### WHAT YOU WILL DO
Reproduce all of the rows below verbatim, preserving each line and its order without alteration.
[Opening DATA SUPPLIED section]
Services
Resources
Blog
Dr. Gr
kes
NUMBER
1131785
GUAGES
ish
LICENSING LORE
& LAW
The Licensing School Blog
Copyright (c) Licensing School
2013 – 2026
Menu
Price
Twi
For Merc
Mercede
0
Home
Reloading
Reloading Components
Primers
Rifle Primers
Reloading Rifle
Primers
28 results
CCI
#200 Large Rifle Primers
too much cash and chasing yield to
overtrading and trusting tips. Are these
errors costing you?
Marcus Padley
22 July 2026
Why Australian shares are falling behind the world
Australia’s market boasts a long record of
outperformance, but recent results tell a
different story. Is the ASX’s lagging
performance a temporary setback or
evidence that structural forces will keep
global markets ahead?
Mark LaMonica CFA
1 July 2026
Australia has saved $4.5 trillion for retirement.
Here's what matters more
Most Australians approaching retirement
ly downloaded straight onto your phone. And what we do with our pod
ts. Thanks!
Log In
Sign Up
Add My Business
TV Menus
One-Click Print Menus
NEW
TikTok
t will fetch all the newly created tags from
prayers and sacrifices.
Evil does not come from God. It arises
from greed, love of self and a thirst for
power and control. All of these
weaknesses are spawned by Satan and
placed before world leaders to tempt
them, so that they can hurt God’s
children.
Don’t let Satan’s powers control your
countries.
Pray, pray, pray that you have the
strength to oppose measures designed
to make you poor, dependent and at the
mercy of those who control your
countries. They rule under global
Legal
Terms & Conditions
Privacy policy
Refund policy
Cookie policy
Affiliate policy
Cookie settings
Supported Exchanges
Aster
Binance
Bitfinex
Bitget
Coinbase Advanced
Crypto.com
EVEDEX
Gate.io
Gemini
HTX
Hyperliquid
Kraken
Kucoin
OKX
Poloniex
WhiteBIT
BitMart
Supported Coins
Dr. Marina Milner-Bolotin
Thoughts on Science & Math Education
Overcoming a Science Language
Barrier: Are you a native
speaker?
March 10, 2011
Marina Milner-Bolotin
[Closing DATA SUPPLIED section]
### THE ANSWER
Services
Resources
Blog
Dr. Gr
kes
NUMBER
1131785
GUAGES
ish
LICENSING LORE
& LAW
The Licensing School Blog
Copyright (c) Licensing School
2013 – 2026
Menu
Price
Twi
For Merc
Mercede
0
Home
Reloading
Reloading Components
Primers
Rifle Primers
Reloading Rifle
Primers
28 results
CCI
#200 Large Rifle Primers
too much cash and chasing yield to
overtrading and trusting tips. Are these
errors costing you?
Marcus Padley
22 July 2026
Why Australian shares are falling behind the world
Australia’s market boasts a long record of
outperformance, but recent results tell a
different story. Is the ASX’s lagging
performance a temporary setback or
evidence that structural forces will keep
global markets ahead?
Mark LaMonica CFA
1 July 2026
Australia has saved $4.5 trillion for retirement.
Here's what matters more
Most Australians approaching retirement
ly downloaded straight onto your phone. And what we do with our pod
ts. Thanks!
Log In
Sign Up
Add My Business
TV Menus
One-Click Print Menus
NEW
TikTok
t will fetch all the newly created tags from
prayers and sacrifices.
Evil does not come from God. It arises
from greed, love of self and a thirst for
power and control. All of these
weaknesses are spawned by Satan and
placed before world leaders to tempt
them, so that they can hurt God’s
children.
Don’t let Satan’s powers control your
countries.
Pray, pray, pray that you have the
strength to oppose measures designed
to make you poor, dependent and at the
mercy of those who control your
countries. They rule under global
Legal
Terms & Conditions
Privacy policy
Refund policy
Cookie policy
Affiliate policy
Cookie settings
Supported Exchanges
Aster
Binance
Bitfinex
Bitget
Coinbase Advanced
Crypto.com
EVEDEX
Gate.io
Gemini
HTX
Hyperliquid
Kraken
Kucoin
OKX
Poloniex
WhiteBIT
BitMart
Supported Coins
Dr. Marina Milner-Bolotin
Thoughts on Science & Math Education
Overcoming a Science Language
Barrier: Are you a native
speaker?
March 10, 2011
Marina Milner-Bolotin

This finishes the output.